MA: One recent customer said to me, “In the city, you don’t find the chains. You get locally owned establishments.” That doesn’t happen everywhere.

CD: I don’t think we’re ever going to break that stigma of wings and weck. That’s OK. But when people do come here, it’s the experiences they’re having at all these places that sets us apart. We do a better job than a lot of places I’ve traveled to. We give better customer service, we’re friendlier, and that supersedes the one food or restaurant we might be known for.

AG: What do you think we’re still missing or could use more of?

CD: I’ve got an old one: a better distribution chain to simplify the process of getting produce from farms to restaurants.

DH: We could all say that ride-sharing is needed.

JG: The development of more neighborhood restaurants. You’re starting to see Black Rock make this resurgence. Some of the other older areas could use something like that.

DH: And yet I’m a firm believer in the bars that have been there for 50 years. I would hate to see those replaced by restaurants. I would like to see a little bit of both. Brick Bar and The Pink have been here for 30-plus years, and I’m this 25-seat restaurant immediately across the street that is the polar opposite. The Dapper Goose in Black Rock, a gorgeous little new place with a great menu, is immediately across from Casey’s, which has been there forever.

AG: Not to rain on the parade, but do you ever wonder how long this growth can last? Like maybe there’s a restaurant bubble?

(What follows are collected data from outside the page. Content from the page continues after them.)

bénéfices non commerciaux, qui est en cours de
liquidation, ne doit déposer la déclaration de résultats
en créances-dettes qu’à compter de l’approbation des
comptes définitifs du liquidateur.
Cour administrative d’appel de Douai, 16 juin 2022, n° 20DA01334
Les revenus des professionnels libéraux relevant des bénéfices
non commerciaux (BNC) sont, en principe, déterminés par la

CD: I think there is, and it’s country-wide. I was just visiting Hawaii and it’s the same thing: a ton of restaurants opening, and they’re struggling to find trained employees.

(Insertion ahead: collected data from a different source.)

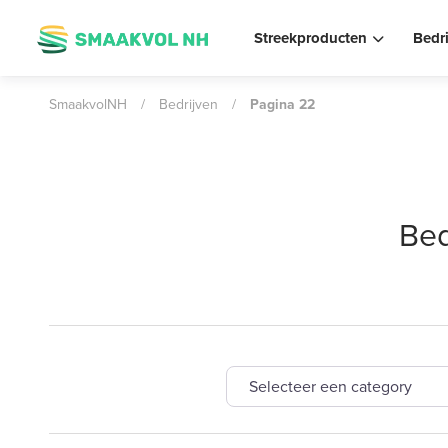
Streekproducten
Bedr
SmaakvolNH
/
Bedrijven
/
Pagina 22
Bed
Selecteer een category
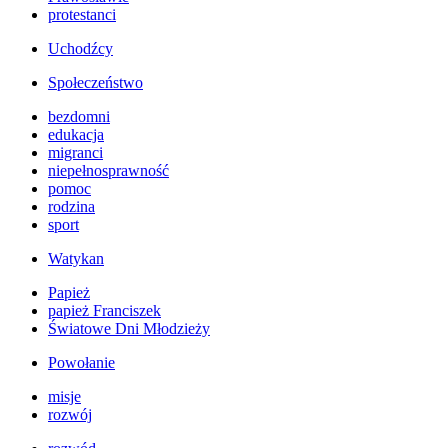
protestanci
Uchodźcy
Społeczeństwo
bezdomni
edukacja
migranci
niepełnosprawność
pomoc
rodzina
sport
Watykan
Papież
papież Franciszek
Światowe Dni Młodzieży
Powołanie
misje
rozwój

DH: I think the same forces that created this restaurant buzz, which Jim mentioned earlier and which are a good thing—the Food Network and everything—has a flip side. More places are trying to do more because people are expecting more. It becomes a hamster wheel, and with the media, the pressure is constant.

CD: We were talking about the difference more educated customers are making, but operators have to be more educated too. The bubble is going to affect people stuck in the stone age of restaurants who can’t adapt.

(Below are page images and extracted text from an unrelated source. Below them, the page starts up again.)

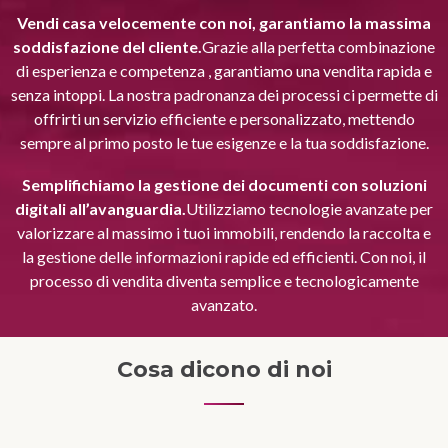
Vendi casa velocemente con noi, garantiamo la massima
soddisfazione del cliente.
Grazie alla perfetta combinazione
di esperienza e competenza , garantiamo una vendita rapida e
senza intoppi. La nostra padronanza dei processi ci permette di
offrirti un servizio efficiente e personalizzato, mettendo
sempre al primo posto le tue esigenze e la tua soddisfazione.
Semplifichiamo la gestione dei documenti con soluzioni
digitali all’avanguardia.
Utilizziamo tecnologie avanzate per
valorizzare al massimo i tuoi immobili, rendendo la raccolta e
la gestione delle informazioni rapide ed efficienti. Con noi, il
processo di vendita diventa semplice e tecnologicamente
avanzato.
Cosa dicono di noi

AG: And even then, you can do everything right, get all the right stuff in your coolers and all the right people working for you, and then it snows.

DH: Actually, when you run a restaurant in a residential neighborhood, snow nights can turn out pretty well. Those people eating at the bar? They’re not going to go to Wegmans in a snowstorm, and we’re there for them.

Seated at Our Table

Marc Adler (MA ’83, MBA ’82, BA ’79).

Marc Adler (MA ’83, MBA ’82, BA ’79) helped bring poutine (that’s gravy-and-cheese-drenched french fries, for the uninitiated) over the border from Canada to Allentown—specifically, to Allen Street Poutine Company— and upped its game with a variety of inventive toppings. A second location, Hertel Avenue Poutine & Cream, brought something sweet into the mix.

Chris Dorsaneo (BS ’03).

Chris Dorsaneo (BS ’03) co-founded Lloyd Taco, the progenitor of Buffalo’s food-truck boom, in 2010. Now with four trucks, a catering operation, two brick-and-mortar locations (one on Hertel Avenue and another opening this summer in Williamsville) and a soft-serve ice cream annex, Lloyd has become a Buffalo mainstay for fun yet wholesome street-style eats.

Jim Guarino (BA ’93).

Jim Guarino (BA ’93) worked at his family’s Coffee Bean Café in University Heights before transforming it into Shango Bistro and Wine Bar in 2005, a neighborhood hotspot featuring upscale New Orleans-style fare. His downtown seafood house, Oshun, opened in 2014. [Ed. note: At press time, we learned that Guarino closed Oshun to focus on Shango.]

Dan Hagen (BS ’14).

Dan Hagen (BS ’14), a longtime Buffalo bartender, opened Billy Club with a partner in 2016. The small but savvy Allentown eatery (whose name recalls the building’s history as an illegal speakeasy during Prohibition) specializes in creative takes on traditional bar food, custom craft cocktails and a surprising selection of canned microbrews.